→ Stored items
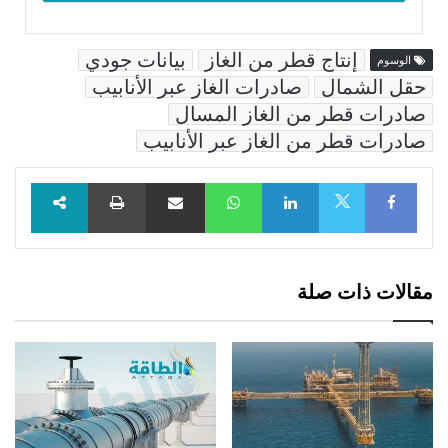
إنتاج قطر من الغاز
بيانات جودي
الوسوم
حقل الشمال
صادرات الغاز عبر الأنابيب
صادرات قطر من الغاز المسال
صادرات قطر من الغاز عبر الأنابيب
Facebook
LinkedIn
WhatsApp
مشاركة عبر البريد
طباعة
X
مقالات ذات صلة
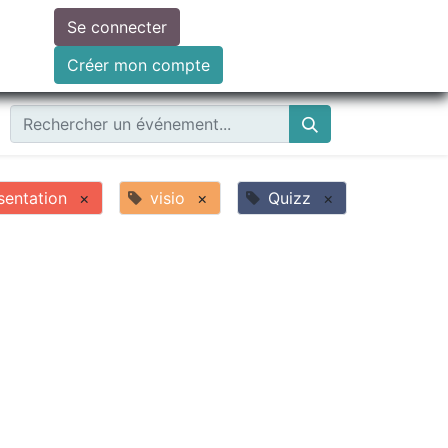
Se connecter
ire un don
Créer mon compte
sentation
×
visio
×
Quizz
×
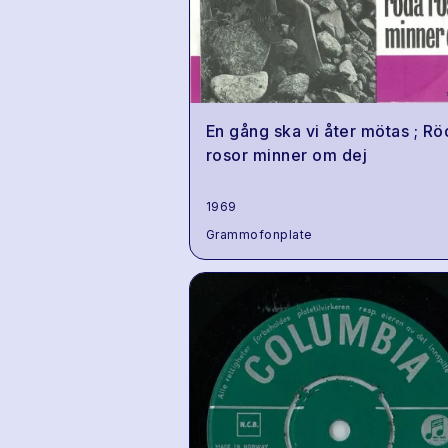
En gång ska vi åter mötas ; Rö
rosor minner om dej
1969
Grammofonplate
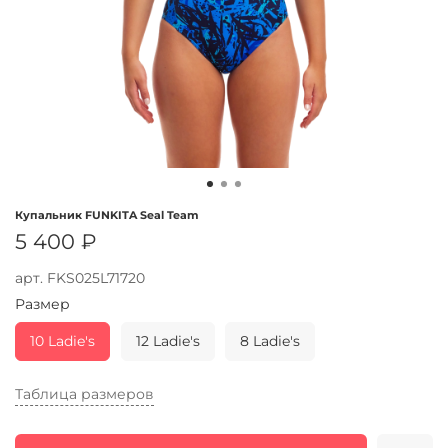
Купальник FUNKITA Seal Team
5 400 ₽
арт.
FKS025L71720
Размер
10 Ladie's
12 Ladie's
8 Ladie's
Таблица размеров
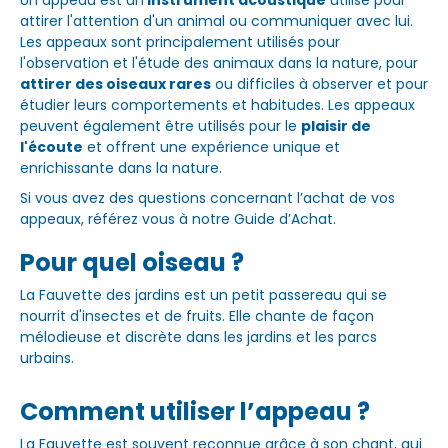
Un appeau est un
instrument acoustique
utilisé pour
attirer l'attention d'un animal ou communiquer avec lui.
Les appeaux sont principalement utilisés pour
l'observation et l'étude des animaux dans la nature, pour
attirer des oiseaux rares
ou difficiles à observer et pour
étudier leurs comportements et habitudes. Les appeaux
peuvent également être utilisés pour le
plaisir de
l'écoute
et offrent une expérience unique et
enrichissante dans la nature.
Si vous avez des questions concernant l’achat de vos
appeaux, référez vous à notre Guide d’Achat.
Pour quel oiseau ?
La Fauvette des jardins est un petit passereau qui se
nourrit d'insectes et de fruits. Elle chante de façon
mélodieuse et discrète dans les jardins et les parcs
urbains.
Comment utiliser l’appeau ?
La Fauvette est souvent reconnue grâce à son chant, qui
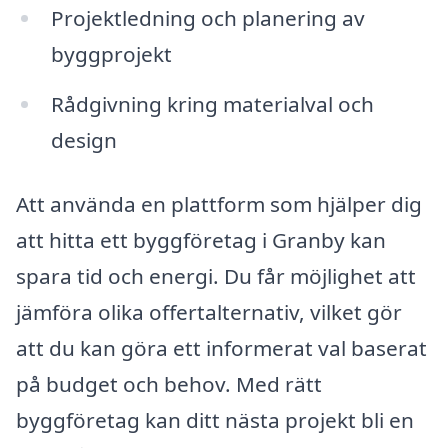
Projektledning och planering av
byggprojekt
Rådgivning kring materialval och
design
Att använda en plattform som hjälper dig
att hitta ett byggföretag i Granby kan
spara tid och energi. Du får möjlighet att
jämföra olika offertalternativ, vilket gör
att du kan göra ett informerat val baserat
på budget och behov. Med rätt
byggföretag kan ditt nästa projekt bli en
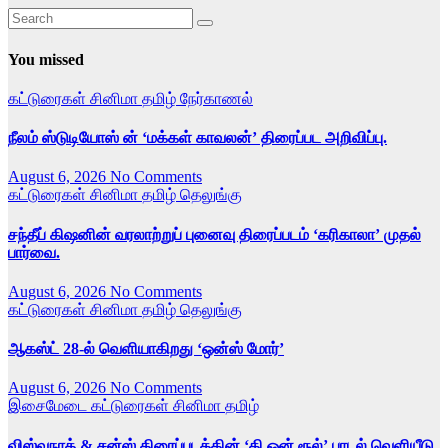
You missed
கட்டுரைகள்
சினிமா
தமிழ்
நேர்காணல்
நீலம் ஸ்டுடியோஸ் ன் ‘மக்கள் காவலன்’ திரைப்பட அறிவிப்பு.
August 6, 2026
No Comments
கட்டுரைகள்
சினிமா
தமிழ்
தெலுங்கு
சந்தீப் கிஷனின் வரலாற்றுப் புனைவு திரைப்படம் ‘கரிகாலா’ முதல்
பார்வை.
August 6, 2026
No Comments
கட்டுரைகள்
சினிமா
தமிழ்
தெலுங்கு
ஆகஸ்ட் 28-ல் வெளியாகிறது ‘ஒன்ஸ் மோர்’
August 6, 2026
No Comments
இசைமேடை
கட்டுரைகள்
சினிமா
தமிழ்
விஸ்வநாத் & சன்ஸ் திரைப்படத்தின் ‘தி ஒன் ரூல்’ பாடல் வெளியீடு.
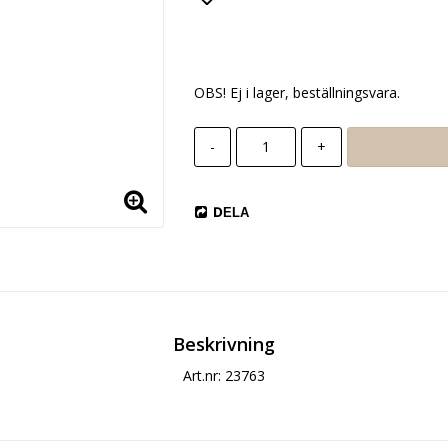
Lägg till i favoritlista
OBS! Ej i lager, beställningsvara.
-
+
DELA
Beskrivning
Art.nr: 23763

→ WORK TASK
Reproduce the lines of the material from the line containing "Projektledning och planering av" through the end of the material, swapping "byggföretag" for "byggfirma" and leaving everything else unchanged. Omit the pictures from the output.

→ ANSWER SPACE
Projektledning och planering av
byggprojekt
Rådgivning kring materialval och
design
Att använda en plattform som hjälper dig
att hitta ett byggfirma i Granby kan
spara tid och energi. Du får möjlighet att
jämföra olika offertalternativ, vilket gör
att du kan göra ett informerat val baserat
på budget och behov. Med rätt
byggfirma kan ditt nästa projekt bli en
You missed
கட்டுரைகள்
சினிமா
தமிழ்
நேர்காணல்
நீலம் ஸ்டுடியோஸ் ன் ‘மக்கள் காவலன்’ திரைப்பட அறிவிப்பு.
August 6, 2026
No Comments
கட்டுரைகள்
சினிமா
தமிழ்
தெலுங்கு
சந்தீப் கிஷனின் வரலாற்றுப் புனைவு திரைப்படம் ‘கரிகாலா’ முதல்
பார்வை.
August 6, 2026
No Comments
கட்டுரைகள்
சினிமா
தமிழ்
தெலுங்கு
ஆகஸ்ட் 28-ல் வெளியாகிறது ‘ஒன்ஸ் மோர்’
August 6, 2026
No Comments
இசைமேடை
கட்டுரைகள்
சினிமா
தமிழ்
விஸ்வநாத் & சன்ஸ் திரைப்படத்தின் ‘தி ஒன் ரூல்’ பாடல் வெளியீடு.
Lägg till i favoritlista
OBS! Ej i lager, beställningsvara.
-
+
DELA
Beskrivning
Art.nr: 23763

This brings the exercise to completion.